Before-and-after change data:
= Beginning of Section =
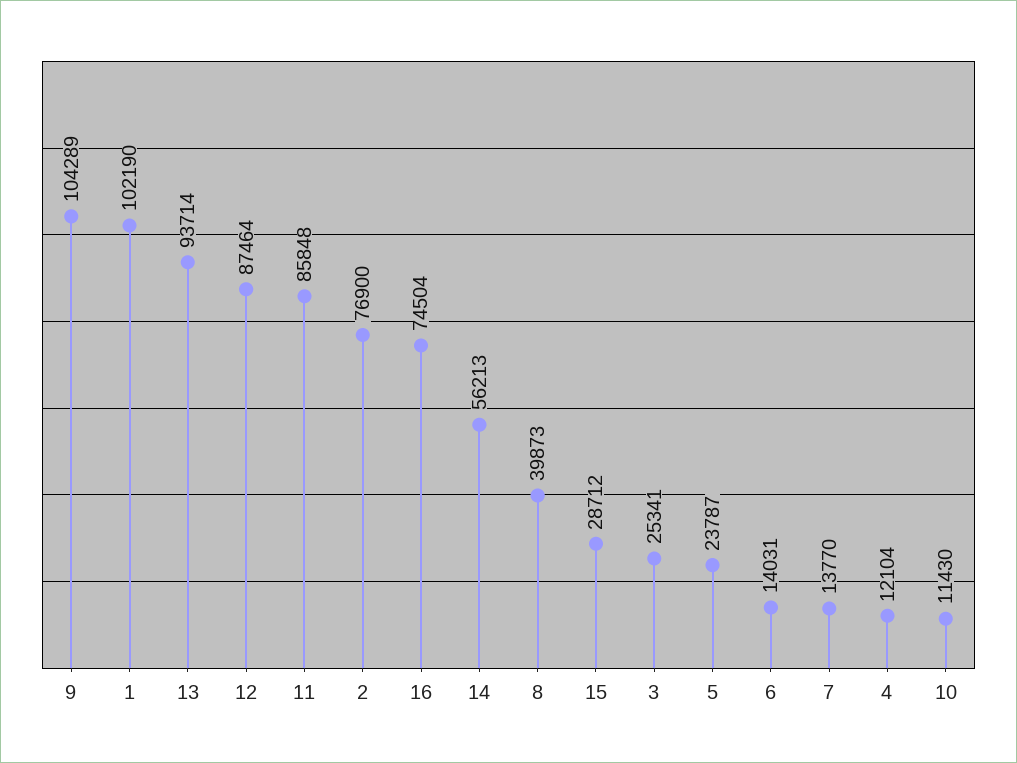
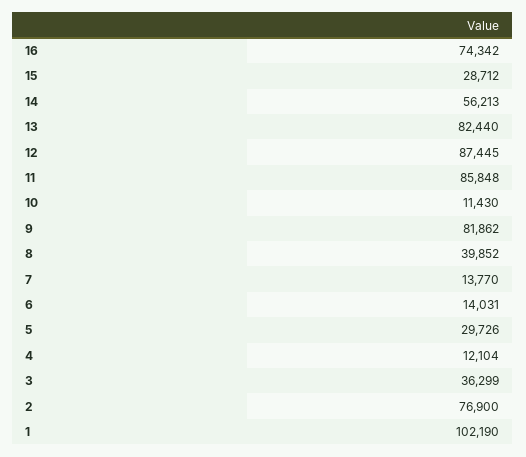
  {
-   "9": 104289,
+   "9": 81862,
    "1": 102190,
-   "13": 93714,
+   "13": 82440,
-   "12": 87464,
+   "12": 87445,
    "11": 85848,
    "2": 76900,
-   "16": 74504,
+   "16": 74342,
    "14": 56213,
-   "8": 39873,
+   "8": 39852,
    "15": 28712,
-   "3": 25341,
+   "3": 36299,
-   "5": 23787,
+   "5": 29726,
    "6": 14031,
    "7": 13770,
    "4": 12104,
    "10": 11430
  }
= End of Section =
**Problem to solve**
All of the entries must be reproduced exactly, apart from the pictures, which are to be dropped.

**Result for this exercise**
  {
-   "9": 104289,
+   "9": 81862,
    "1": 102190,
-   "13": 93714,
+   "13": 82440,
-   "12": 87464,
+   "12": 87445,
    "11": 85848,
    "2": 76900,
-   "16": 74504,
+   "16": 74342,
    "14": 56213,
-   "8": 39873,
+   "8": 39852,
    "15": 28712,
-   "3": 25341,
+   "3": 36299,
-   "5": 23787,
+   "5": 29726,
    "6": 14031,
    "7": 13770,
    "4": 12104,
    "10": 11430
  }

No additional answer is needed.